By Laura Smith-Spark
The slopes above Guatemala's beautiful, volcano-ringed Lake Atitlan have been home to Mayan Indian families for generations.
The lakeside village has become a mud tomb for many inhabitants
But when Tropical Storm Stan brought days of torrential rain to the remote highland area, popular with Western tourists, the hillsides began to shift with devastating effect.
In the early hours of Wednesday, an avalanche of mud up to 40ft (12m) deep poured over hundreds of houses - burying their occupants within them.

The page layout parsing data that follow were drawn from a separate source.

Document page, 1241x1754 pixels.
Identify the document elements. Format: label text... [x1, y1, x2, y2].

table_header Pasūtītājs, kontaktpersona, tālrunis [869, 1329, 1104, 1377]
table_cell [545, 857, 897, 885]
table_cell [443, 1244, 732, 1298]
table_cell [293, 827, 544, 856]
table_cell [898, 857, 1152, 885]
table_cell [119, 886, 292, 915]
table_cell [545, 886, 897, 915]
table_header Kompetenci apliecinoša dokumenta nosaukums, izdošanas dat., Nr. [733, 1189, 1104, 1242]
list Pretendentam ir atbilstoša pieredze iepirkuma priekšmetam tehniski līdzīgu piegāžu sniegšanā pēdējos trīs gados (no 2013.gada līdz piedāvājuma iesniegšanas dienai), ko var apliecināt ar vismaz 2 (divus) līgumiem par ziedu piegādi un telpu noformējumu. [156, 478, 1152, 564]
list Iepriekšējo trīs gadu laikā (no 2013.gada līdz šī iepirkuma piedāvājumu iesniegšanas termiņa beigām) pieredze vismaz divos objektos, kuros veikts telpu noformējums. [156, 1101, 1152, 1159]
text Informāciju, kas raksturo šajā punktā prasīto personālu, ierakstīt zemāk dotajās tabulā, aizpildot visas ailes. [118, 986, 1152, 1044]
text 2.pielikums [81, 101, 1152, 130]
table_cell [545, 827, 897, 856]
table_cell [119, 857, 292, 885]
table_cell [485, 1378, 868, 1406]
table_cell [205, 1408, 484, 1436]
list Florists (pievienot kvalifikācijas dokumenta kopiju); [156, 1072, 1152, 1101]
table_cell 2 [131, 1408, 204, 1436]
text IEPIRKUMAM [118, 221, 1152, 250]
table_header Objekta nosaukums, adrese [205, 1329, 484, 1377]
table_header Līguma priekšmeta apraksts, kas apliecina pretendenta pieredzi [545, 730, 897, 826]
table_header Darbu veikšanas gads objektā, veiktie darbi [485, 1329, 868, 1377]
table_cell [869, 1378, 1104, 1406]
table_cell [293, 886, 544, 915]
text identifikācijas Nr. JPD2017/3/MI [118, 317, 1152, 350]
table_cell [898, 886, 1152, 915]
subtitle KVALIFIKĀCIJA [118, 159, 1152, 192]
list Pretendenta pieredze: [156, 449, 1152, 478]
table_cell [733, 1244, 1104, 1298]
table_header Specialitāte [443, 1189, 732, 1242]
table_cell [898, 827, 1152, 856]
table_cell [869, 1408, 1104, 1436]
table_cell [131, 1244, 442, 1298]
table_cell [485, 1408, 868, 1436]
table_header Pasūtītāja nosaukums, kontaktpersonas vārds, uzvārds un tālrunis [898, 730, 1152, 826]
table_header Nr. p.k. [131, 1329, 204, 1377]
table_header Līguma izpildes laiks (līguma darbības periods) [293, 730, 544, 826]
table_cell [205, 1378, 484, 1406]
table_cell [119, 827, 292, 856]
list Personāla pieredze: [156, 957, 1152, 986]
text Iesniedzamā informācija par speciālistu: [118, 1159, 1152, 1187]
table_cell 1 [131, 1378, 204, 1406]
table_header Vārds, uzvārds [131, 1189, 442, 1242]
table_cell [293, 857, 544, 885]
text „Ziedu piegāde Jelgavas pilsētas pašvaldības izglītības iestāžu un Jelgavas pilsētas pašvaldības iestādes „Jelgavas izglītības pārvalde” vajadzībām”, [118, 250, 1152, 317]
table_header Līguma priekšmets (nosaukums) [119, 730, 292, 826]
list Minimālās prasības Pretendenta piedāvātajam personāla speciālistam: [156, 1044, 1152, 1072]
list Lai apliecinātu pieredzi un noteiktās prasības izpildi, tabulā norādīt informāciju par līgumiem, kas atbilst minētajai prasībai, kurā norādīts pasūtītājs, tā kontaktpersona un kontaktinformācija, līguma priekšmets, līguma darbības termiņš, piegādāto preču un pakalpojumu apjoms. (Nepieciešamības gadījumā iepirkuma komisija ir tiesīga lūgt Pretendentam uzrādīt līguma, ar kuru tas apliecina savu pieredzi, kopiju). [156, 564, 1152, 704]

Days later the extent of the devastation is only just becoming clear - and exhausted locals, no longer able to dig for bodies, have appealed to turn the area into a mass grave.
'Everyone was sleeping'
Rescuers tell how whole families in the communities of Panabaj and Tzanchaj, in the Santiago Atitlan district, were swallowed alive in their beds by a torrent of mud.
"The problem was it was in the middle of the night, everyone was sleeping,"

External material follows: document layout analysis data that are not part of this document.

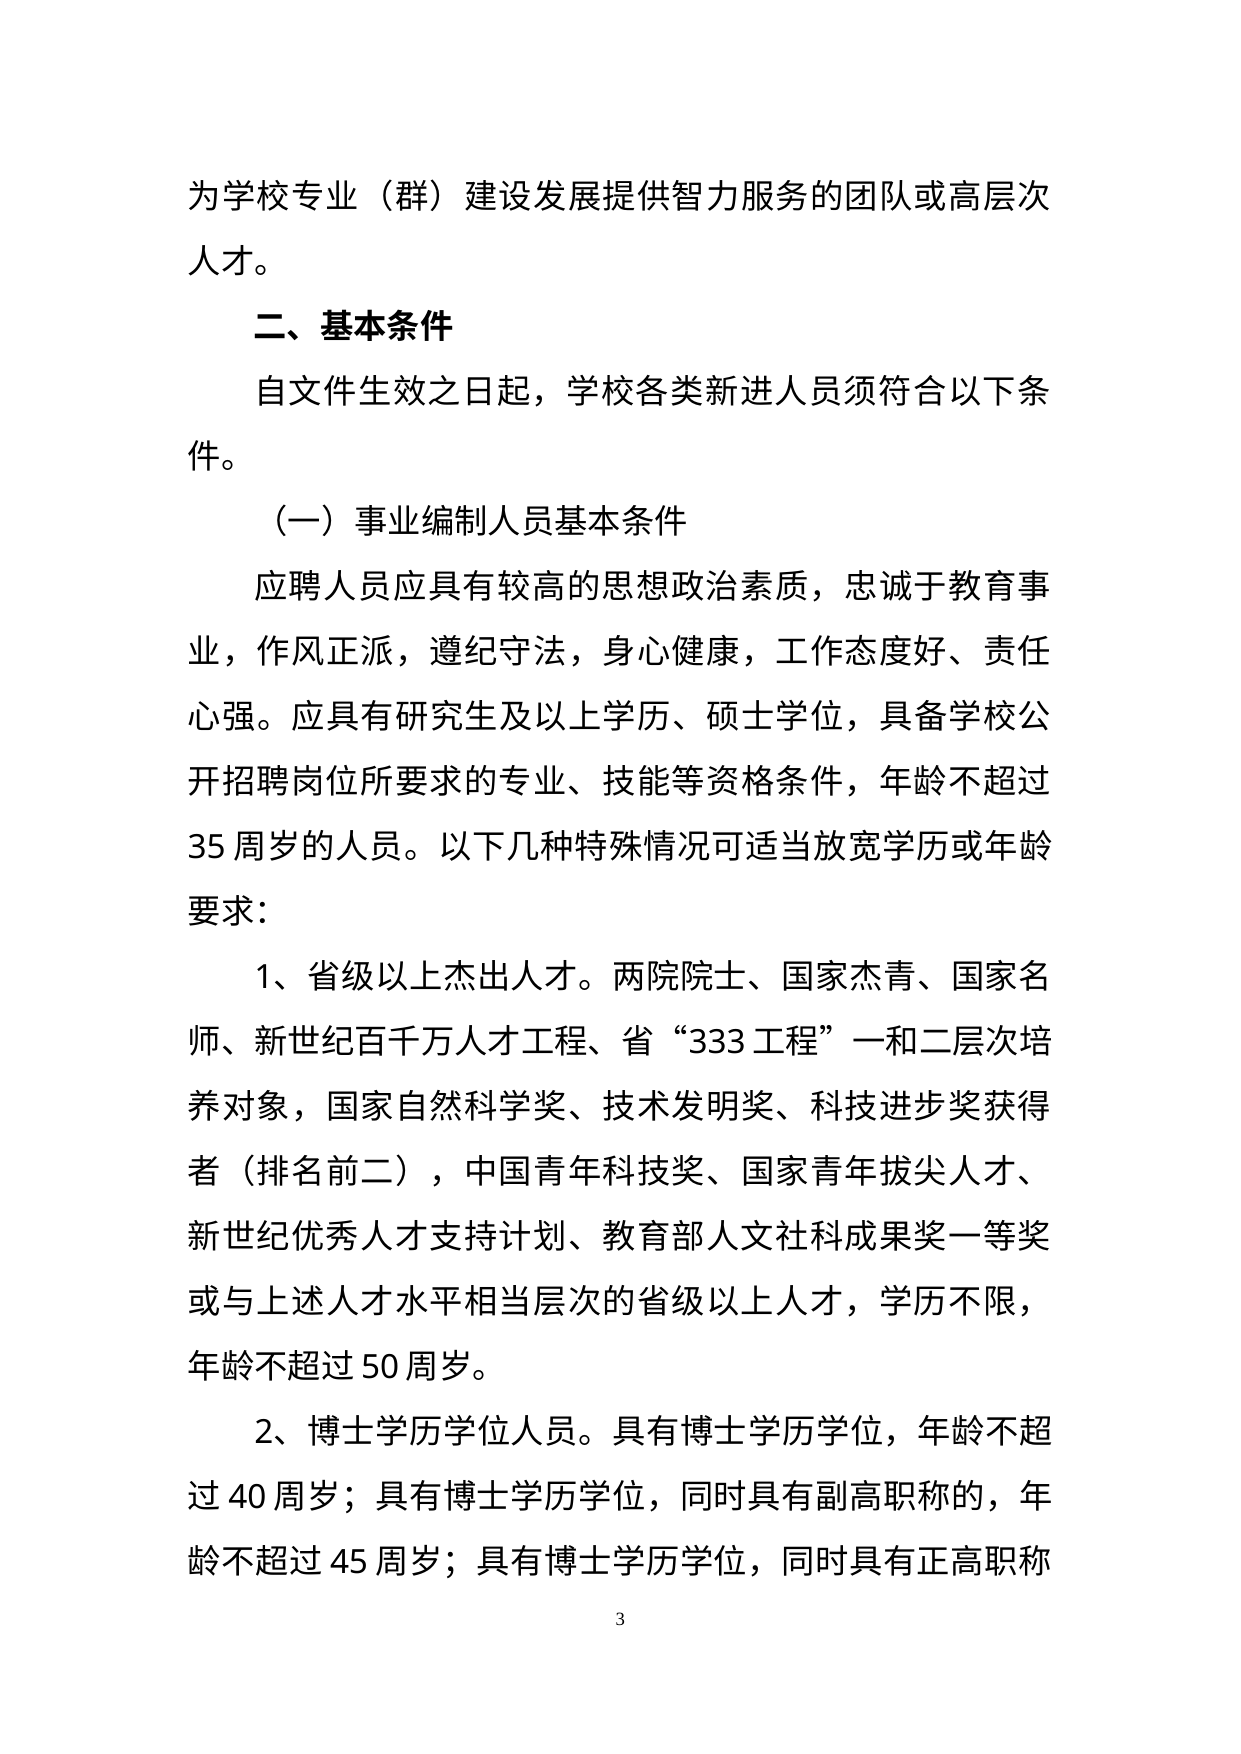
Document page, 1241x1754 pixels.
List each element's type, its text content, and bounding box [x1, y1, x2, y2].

text （一）事业编制人员基本条件 [187, 487, 1053, 552]
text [187, 1397, 1053, 1592]
text 应聘人员应具有较高的思想政治素质，忠诚于教育事业，作风正派，遵纪守法，身心健康，工作态度好、责任心强。应具有研究生及以上学历、硕士学位，具备学校公开招聘岗位所要求的专业、技能等资格条件，年龄不超过35周岁的人员。以下几种特殊情况可适当放宽学历或年龄要求： [187, 552, 1053, 942]
text 二、基本条件 [187, 292, 1053, 357]
text 1、省级以上杰出人才。两院院士、国家杰青、国家名师、新世纪百千万人才工程、省“333工程”一和二层次培养对象，国家自然科学奖、技术发明奖、科技进步奖获得者（排名前二），中国青年科技奖、国家青年拔尖人才、新世纪优秀人才支持计划、教育部人文社科成果奖一等奖，或与上述人才水平相当层次的省级以上人才，学历不限，年龄不超过50周岁。 [187, 942, 1053, 1397]
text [187, 162, 1053, 292]
text 自文件生效之日起，学校各类新进人员须符合以下条件。 [187, 357, 1053, 487]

Dr Francisco Mendes Beauc, in Panabaj, told the BBC News website.
"Now we are receiving some support from the government and other agencies but for the first two or three days it was really bad because no-one was helping us."
Many of the 71 bodies pulled from the mud in Panabaj by Sunday evening were those of women and children, the doctor said. Hundreds more are thought to be buried deep in the slick.
To make matters worse, the continuing rain means the largely indigenous community - still cut off after damage to roads and bridges - is living in fear of another landslide.
Dr Mendes Beauc, who made his way from a neighbouring village to join the rescue efforts, said more help was urgently needed to help some 4,000 people now living in shelters.
People from neighbouring villages have joined the dig for bodies
"We need some antibiotics, we need some clean water and the gasoline in the town is almost finished," he said.
"We are also trying to find some psychological support for the victims because they are afraid of another disaster."
David Glanville, owner of the Hotel Posada de Santiago, told the BBC News website that the two-metre high (6ft) avalanche of mud had passed only 500m (550yd) from his property.
Accounts differ, he said, but people tell of small amounts of mud slipping at about midnight and 0200, before a sudden huge rush of mud 1.5km (one mile) wide poured down through the village at 0400.
The devastation has hit everyone in the community hard, he says, particularly the poorer families who built on land more vulnerable to flooding.
"Our restaurant's cook has lost five children and one of our gardener's daughters also died. Others are safe but have lost everything, and some of them can't go home because it's too dangerous.
"It's grim but people are pulling together, people have been coming from other villages to help dig."
Churches and schools have become shelters for those left homeless
He himself helped ferry survivors, all of them cold, wet and soaked in mud, through the dark to churches and schools being used as emergency shelters.
Patients were moved from the local clinic, the Hospitalito Atitlan, run by volunteer doctors from US charity Pueblo a Pueblo, to safer buildings after mud began pouring in.
Dr Bernadette Page said people were at first being treated for broken bones and wounds, but medical supplies were now urgently needed to stop the spread of disease and infections.
Many of the survivors are also showing signs of fatigue and injury after days digging with hoes and shovels with only limited food and drink.
Now as help slowly starts to arrive and the search for survivors is abandoned, the villagers must work out how to rebuild their shattered lives.